Avec Desjeux Créations, mon agence de communication et de formation — 20 ans d'aventure humaine au service des marques et des équipes qui veulent donner du sens à leur communication.
Avec mon activité de conférencier professionnel — une conférence ludique, participative et inspirante sur les relations humaines et la communication assertive, pour les entreprises qui croient encore au pouvoir du collectif.

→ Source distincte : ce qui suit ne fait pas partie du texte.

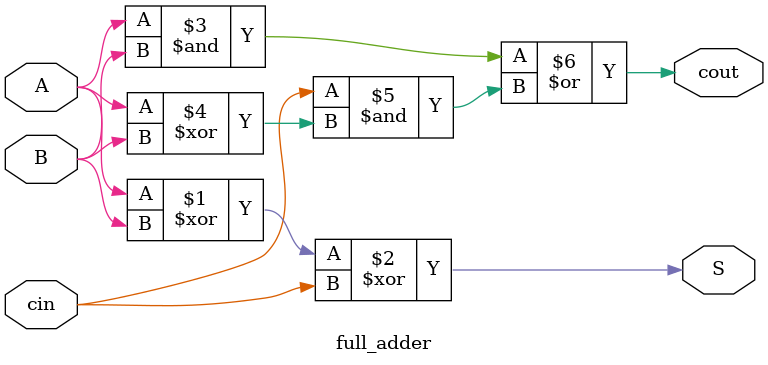
<source format=v>
`timescale 1ns / 1ps

module full_adder( input A,
       input B,
       input cin,
       output S,
       output cout
       );
       assign S = A^B^cin;
       assign cout = (A&B) | (cin&(A^B));
      
endmodule

</source>
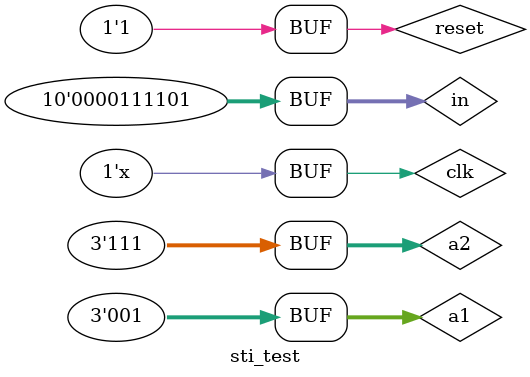
<source format=v>
module sti_test;
  
  reg [9:0]in;
  reg [2:0]a1,a2;
  reg clk,reset;
  wire [39:0]out;
  
  initial
  begin
	clk <= 1;
	reset <= 0;
	a1 <= 3'b001;
	a2 <= 3'b111;
	#20
	reset <= 1;
	//#30
  in <= 10'b0000111101;
  end

  always #5 clk <= ~clk;

  test TEST1(in,out,a1,a2,clk,reset); // define input & output ports of your top module by youself 



endmodule
</source>
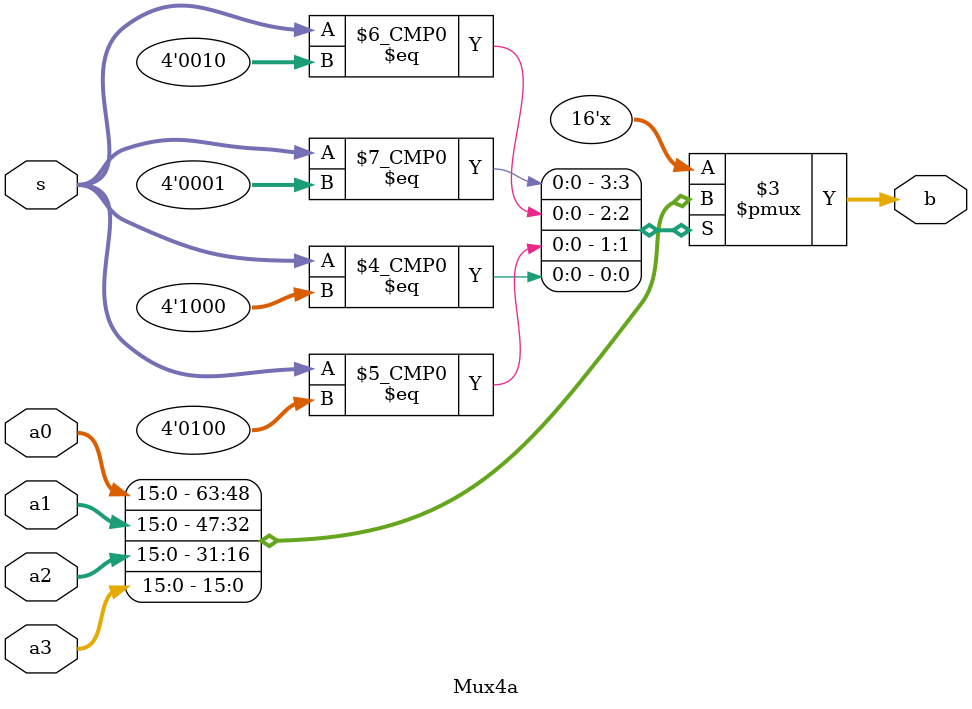
<source format=sv>
module datapath(clk, readnum, vsel, loada, loadb, shift, asel, bsel, ALUop, loadc, loads, writenum, write, sximm8, Z, V, N, datapath_out, mdata, sximm5, PC);
//hello
    input [15:0] sximm8;
    input [2:0] writenum, readnum;
    input write, clk, asel, bsel, loada, loadb, loadc, loads;
    input [1:0] shift, ALUop;
    output [15:0] datapath_out;
    output Z;
    output V;
    output N;

    input [15:0] mdata, sximm5;
    input [7:0] PC;
    input [3:0] vsel;

    wire [15:0] datapath_out;
    wire [2:0] status_out;

    wire [15:0] data_out, sout, data_in, piperegA_out, in, Ain, Bin, out;
    wire [2:0] status;

    regfile REGFILE (.data_in(data_in), .writenum(writenum), .write(write), .readnum(readnum), .clk(clk), .data_out(data_out)); //instatiates regfile

    vDFF_load_en #(16) piperegA(clk, loada, data_out, piperegA_out);
    vDFF_load_en #(16) piperegB(clk, loadb, data_out, in);
    //flip flops with load enable for the pipeline registers A and B

    shifter SHIFTER (.in(in), .shift(shift), .sout(sout)); //shifter instantiation
    Mux2a muxA(piperegA_out, 16'b0, asel, Ain);
    Mux2a muxB(sout, sximm5, bsel, Bin);
    //two option multiplexer for asel and bsel

    ALU ALU(.Ain(Ain), .Bin(Bin), .ALUop(ALUop), .out(out), .status(status)); //ALU instatiation

    vDFF_load_en #(16) piperegC(clk, loadc, out, datapath_out);
    //flip flop with load enable for pipeline register C

    vDFF_load_en #(3) statusreg(clk,loads,status,status_out);
    //flip flop with load enable for status register

    assign Z = status_out[2];
    assign V = status_out[1];
    assign N = status_out[0];
    //assigns status bits from 3 bit status_out

    Mux4a writebackMux(datapath_out, {8'b0, PC}, sximm8, mdata, vsel, data_in);
    //four option multiplexer for writing back

endmodule

module Mux2a (a0,a1,s,b); //two option multiplexer that uses 1 bit selection
    input [15:0] a0,a1;
    input s;
    output [15:0] b;
    reg [15:0] b;

    always_comb begin //outputs selection based on 1 bit s
        case(s)
        1'b0: b = a0;
        1'b1: b = a1;
        default: b = {16{1'bx}};
        endcase
    end
endmodule

module Mux4a (a0,a1,a2,a3,s,b); //multiplexer module with one hot select for 4 options
    input [15:0] a0,a1,a2,a3;
    input [3:0] s;
    output [15:0] b;
    reg [15:0] b;

    always_comb begin //outputs based on s using one hot code
        case(s)
        4'b0001: b = a0;
        4'b0010: b = a1;
        4'b0100: b = a2;
        4'b1000: b = a3;
        default: b = {16{1'bx}};
        endcase
    end
endmodule
</source>
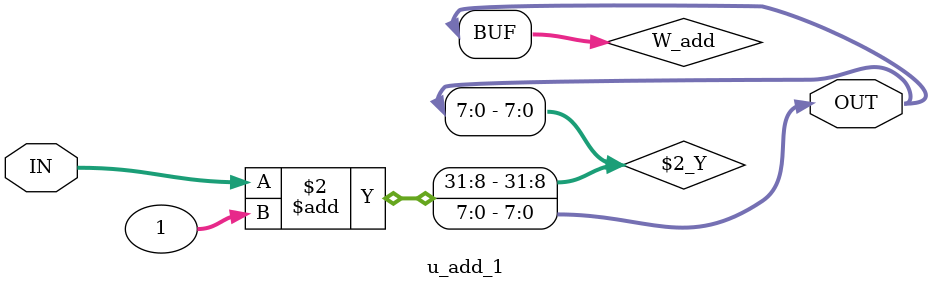
<source format=v>
module u_add_1(
  IN  ,
  OUT );

parameter WL  = 8       ;

input  [WL -1:0] IN ;
output [WL -1:0] OUT;

reg    [WL-1:0] W_add;

always @ (IN) begin
  W_add = IN + 1;
end

assign OUT = W_add;

endmodule


</source>
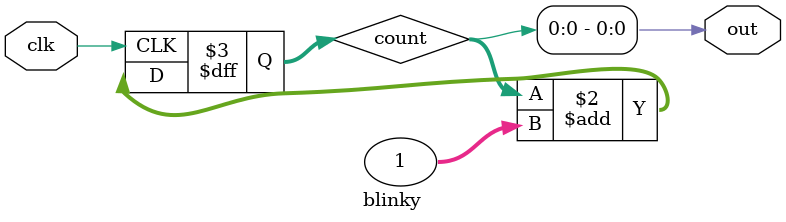
<source format=v>
module blinky (clk, out);

parameter tapbit = 0;
input clk;
output out;

reg [31:0] count;

always @(posedge clk) count <= count + 1;

assign out = count[tapbit];

endmodule

</source>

Avec ma casquette de maître de cérémonie — parce qu'accompagner les grandes étapes de la vie, c'est aussi créer du lien, du sens, de la beauté dans l'instant.
Et fièrement membre de l'AFCP et du réseau Les Speakers — une communauté de pairs avec qui j'apprends, je grandis, je partage.
Ce matin, j'ai regardé le ciel. La lune décroît doucement. Les planètes continuent leur danse silencieuse.
Et moi j'avance avec ces guides en bandoulière, des compagnons de route qui m'accompagnent dans mes réflexions : Lao Tseu (père fondateur du TAOÏSME 500 an avant notre ère) Zénon de Kition (fondateur du STOÏCICISME au IVe siècle avant JC) Don Miguel Ruiz (chaman contemporain et écrivain des accords toltèques) Charles pépin (philosophe contemporain) Gabriel Yacoub (la complainte de Perceval) Sting (the bridge et english man in new york) Isabelle Filliozat (L’intelligence du coeur) Bruno Bettelheim (pédagogue et psychothérapeute américain d’origine autrichienne) Johann Wolfgang von Goethe (humaniste, écrivain, poètes) François de La Rochefoucauld (écrivain du XVIIe siècle), Pascal Deru (Le jeu vous va si bien) Roger Zelazny (les 9 princes d’ambres), Dominique Desjeux (mon père - socio-anthropologue)...
Et moi, je continue d'avancer — avec le cœur grand ouvert, l'envie de l'autre, et la certitude que créer des passerelles entre les individus pour donner du sens à nos vies, c'est l'une des plus belles choses qu'on puisse faire sur cette belle planète.